116.  Eu égard à ce qui précède, la Cour estime que, dans les circonstances de l’espèce, le comportement des pouvoirs publics a constitué une ingérence dans l’exercice par le requérant de son droit au respect de sa vie privée.

b)  « Prévue par la loi »

117.  Les mots « prévue par la loi » veulent d’abord que la mesure incriminée ait une base en droit interne, mais ils ont trait aussi à la qualité de la loi en cause : ils exigent l’accessibilité de celle-ci à la personne concernée, qui de surcroît doit pouvoir en prévoir les conséquences pour elle, et sa compatibilité avec la prééminence du droit (voir, notamment, Kopp c. Suisse, 25 mars 1998, § 55, Recueil des arrêts et décisions 1998‑II). Cette expression implique donc notamment que la législation interne doit user de termes assez clairs pour indiquer à tous de manière suffisante en quelles circonstances et sous quelles conditions elle habilite la puissance publique à recourir à des mesures affectant leurs droits protégés par la Convention (C.G. et autres c. Bulgarie, no 1365/07, § 39, 24 avril 2008).

118.  La Cour note que le ministère de l’Éducation a agi en vertu des dispositions de l’article III de l’Accord de 1979 entre l’Espagne et le Saint‑Siège, qui sont complétées par l’arrêté du 11 octobre 1982, selon lequel une nomination n’est pas renouvelée si l’évêque émet un avis contraire (paragraphe 51 ci-dessus). L’accord en question est un traité international, incorporé à ce titre dans le droit espagnol conformément à la Constitution espagnole (voir, mutatis mutandis, Neulinger et Shuruk c. Suisse [GC], no 41615/07, § 99, CEDH 2010). Le non-renouvellement du contrat du requérant repose donc sur le droit espagnol en vigueur.

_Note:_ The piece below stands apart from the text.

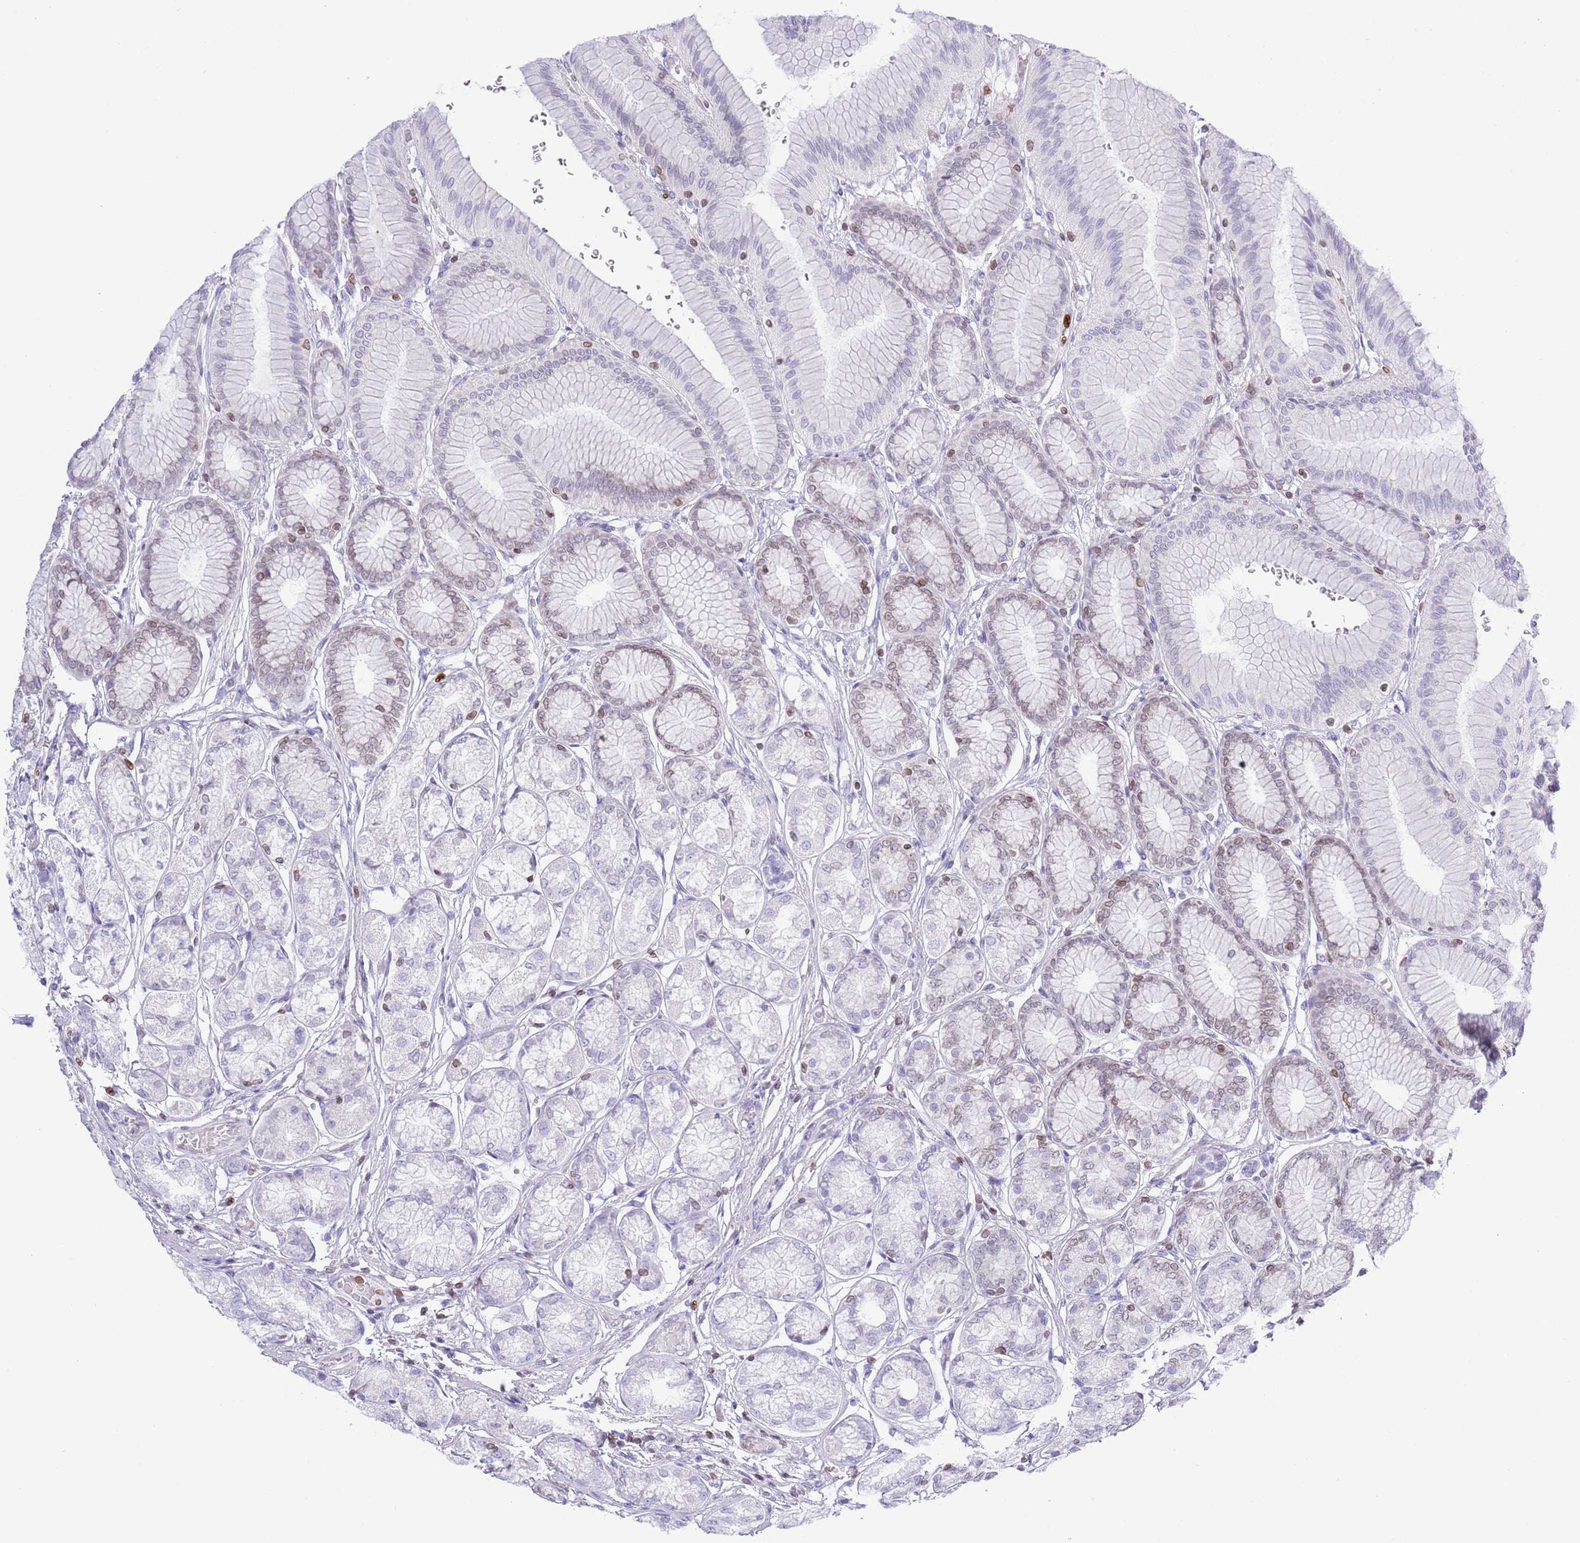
{"staining": {"intensity": "weak", "quantity": "25%-75%", "location": "cytoplasmic/membranous,nuclear"}, "tissue": "stomach", "cell_type": "Glandular cells", "image_type": "normal", "snomed": [{"axis": "morphology", "description": "Normal tissue, NOS"}, {"axis": "morphology", "description": "Adenocarcinoma, NOS"}, {"axis": "morphology", "description": "Adenocarcinoma, High grade"}, {"axis": "topography", "description": "Stomach, upper"}, {"axis": "topography", "description": "Stomach"}], "caption": "An immunohistochemistry (IHC) photomicrograph of normal tissue is shown. Protein staining in brown labels weak cytoplasmic/membranous,nuclear positivity in stomach within glandular cells. The protein of interest is shown in brown color, while the nuclei are stained blue.", "gene": "LBR", "patient": {"sex": "female", "age": 65}}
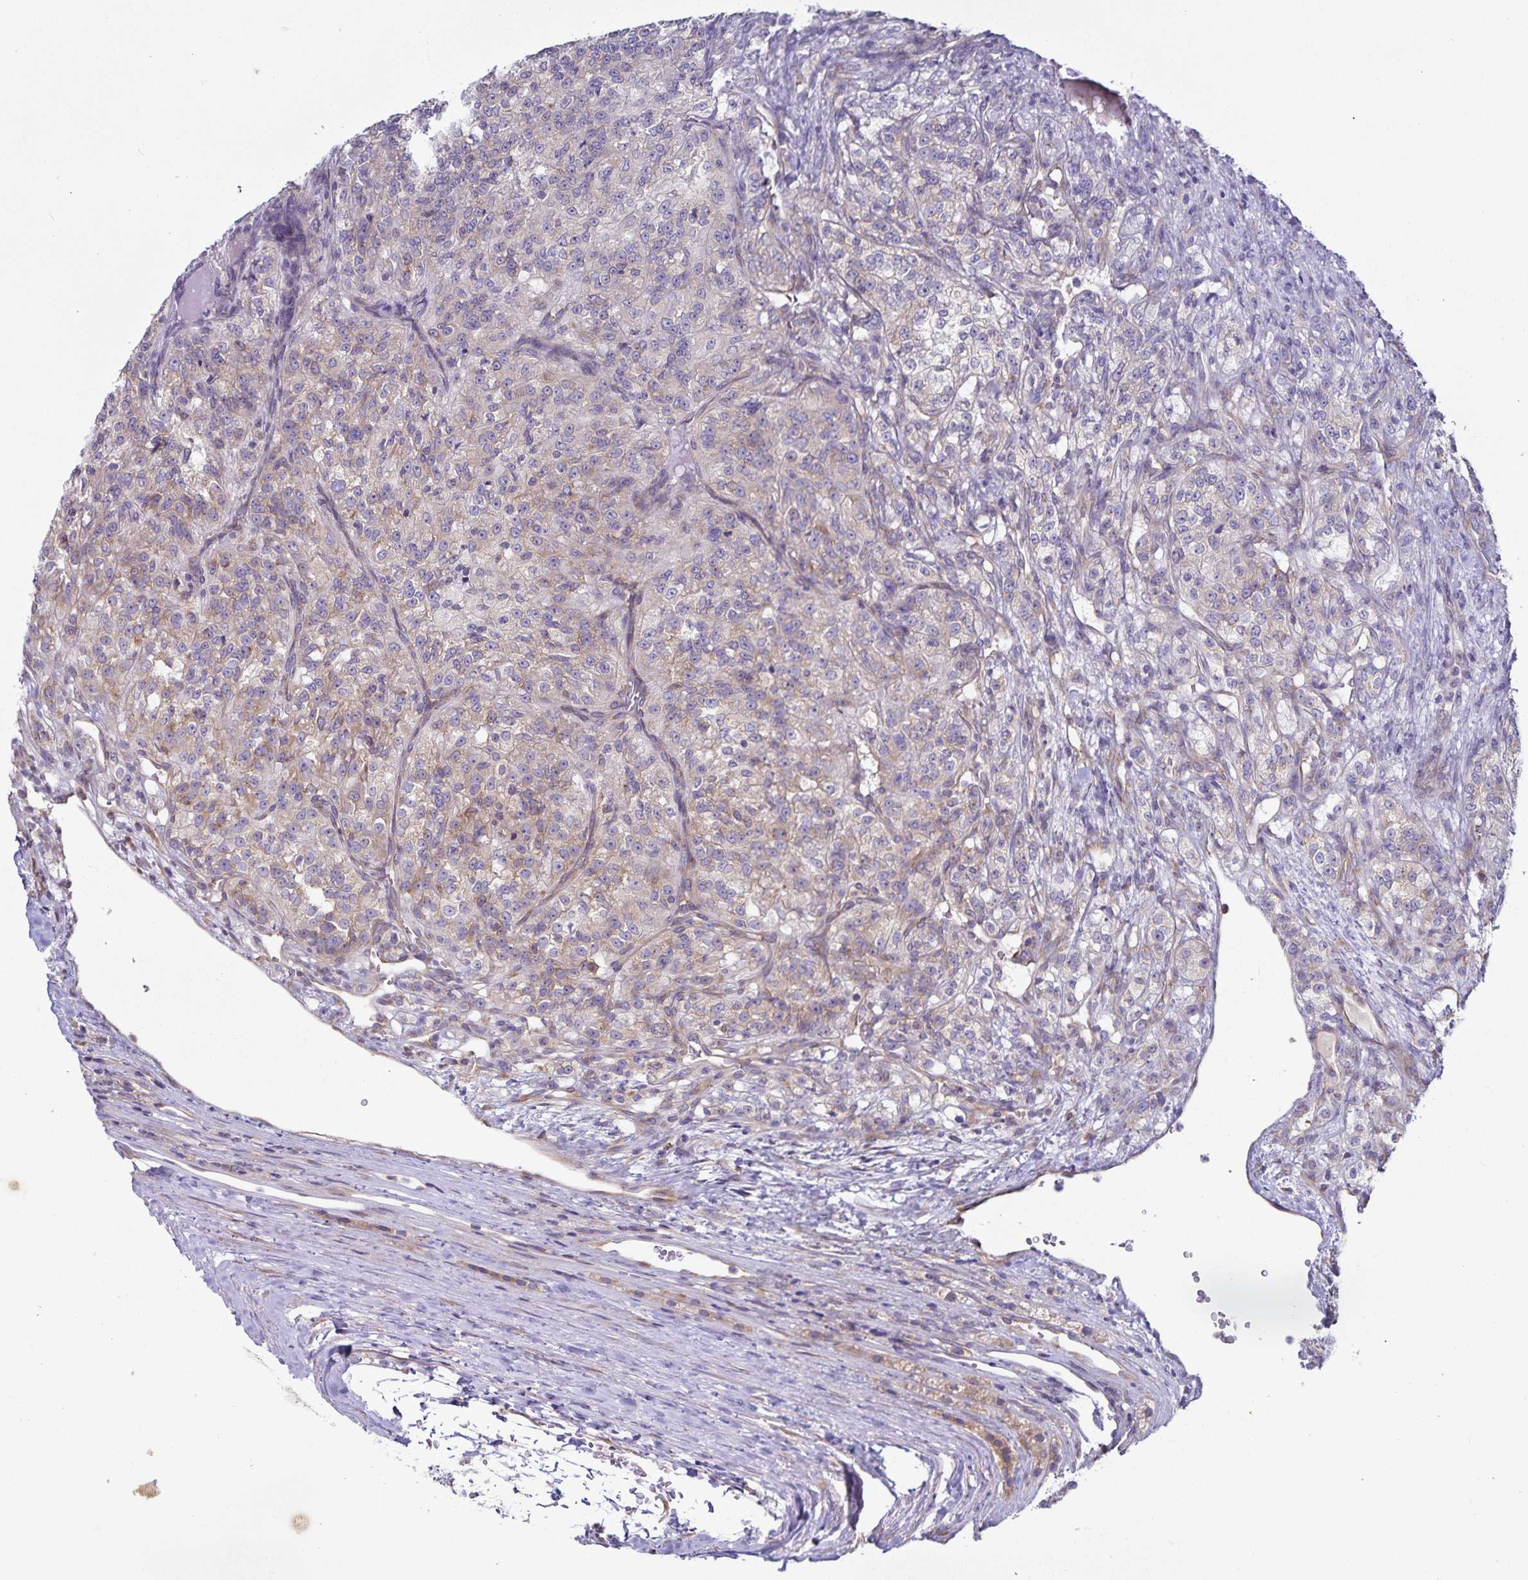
{"staining": {"intensity": "weak", "quantity": "<25%", "location": "cytoplasmic/membranous"}, "tissue": "renal cancer", "cell_type": "Tumor cells", "image_type": "cancer", "snomed": [{"axis": "morphology", "description": "Adenocarcinoma, NOS"}, {"axis": "topography", "description": "Kidney"}], "caption": "Immunohistochemistry (IHC) of renal adenocarcinoma demonstrates no staining in tumor cells.", "gene": "FAM120A", "patient": {"sex": "female", "age": 63}}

119.  Il reste à déterminer jusqu’à quel point le requérant pouvait prévoir que son contrat ne serait pas renouvelé. La question décisive est de savoir dans quelle mesure l’intéressé aurait pu anticiper le risque que, en conséquence de sa conduite personnelle, l’évêque cessât de le considérer comme un bon candidat et que son contrat ne fût dès lors pas renouvelé. Dans ce contexte, la Cour observe que l’évêché de Carthagène s’est fondé notamment sur la notion de « scandale » pour refuser la prolongation du contrat du requérant (paragraphe 19 ci-dessus). Bien que cette notion ne soit pas prévue de façon expresse dans les canons 804 et 805 du code de droit canonique (paragraphe 58 ci-dessus) relatifs aux professeurs de religion, on peut considérer qu’elle vise – et est donc explicitée par – les notions de « rectitude de la doctrine », « témoignage d’une vie chrétienne » ou de « raisons de religion ou de mœurs » qui, elles, figurent dans lesdits canons. À cet égard, la Cour estime que les dispositions applicables en l’espèce répondaient aux exigences relatives à la prévisibilité de leurs effets. Singulièrement, dans la mesure où le requérant avait été directeur de séminaire, on peut raisonnablement présumer qu’il avait connaissance de l’obligation de loyauté accrue qui lui incombait en vertu du droit ecclésiastique et qu’il aurait dès lors pu prévoir que, malgré la tolérance dont il avait bénéficié pendant de longues années, la manifestation publique de sa position militante sur certains préceptes de l’Église irait à l’encontre des dispositions canoniques applicables et ne resterait pas sans conséquences. Compte tenu de la clarté des termes de l’Accord de 1979 entre l’Espagne et le Saint-Siège, il aurait aussi pu raisonnablement prévoir qu’en l’absence de certificat d’aptitude émis par l’Église son contrat ne serait pas renouvelé (voir, mutatis mutandis, Sindicatul « Păstorul cel Bun » c. Roumanie [GC], no 2330/09, § 155, 9 juillet 2013).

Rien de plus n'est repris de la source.